■ Dataset records:
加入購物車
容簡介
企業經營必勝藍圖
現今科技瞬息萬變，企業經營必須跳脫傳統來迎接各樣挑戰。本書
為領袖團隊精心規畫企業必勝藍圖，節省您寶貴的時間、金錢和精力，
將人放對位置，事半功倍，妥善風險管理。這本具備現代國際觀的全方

■ Exercise brief:
Copy the text of every record above line for line, with no changes.

■ Solved problem:
加入購物車
容簡介
企業經營必勝藍圖
現今科技瞬息萬變，企業經營必須跳脫傳統來迎接各樣挑戰。本書
為領袖團隊精心規畫企業必勝藍圖，節省您寶貴的時間、金錢和精力，
將人放對位置，事半功倍，妥善風險管理。這本具備現代國際觀的全方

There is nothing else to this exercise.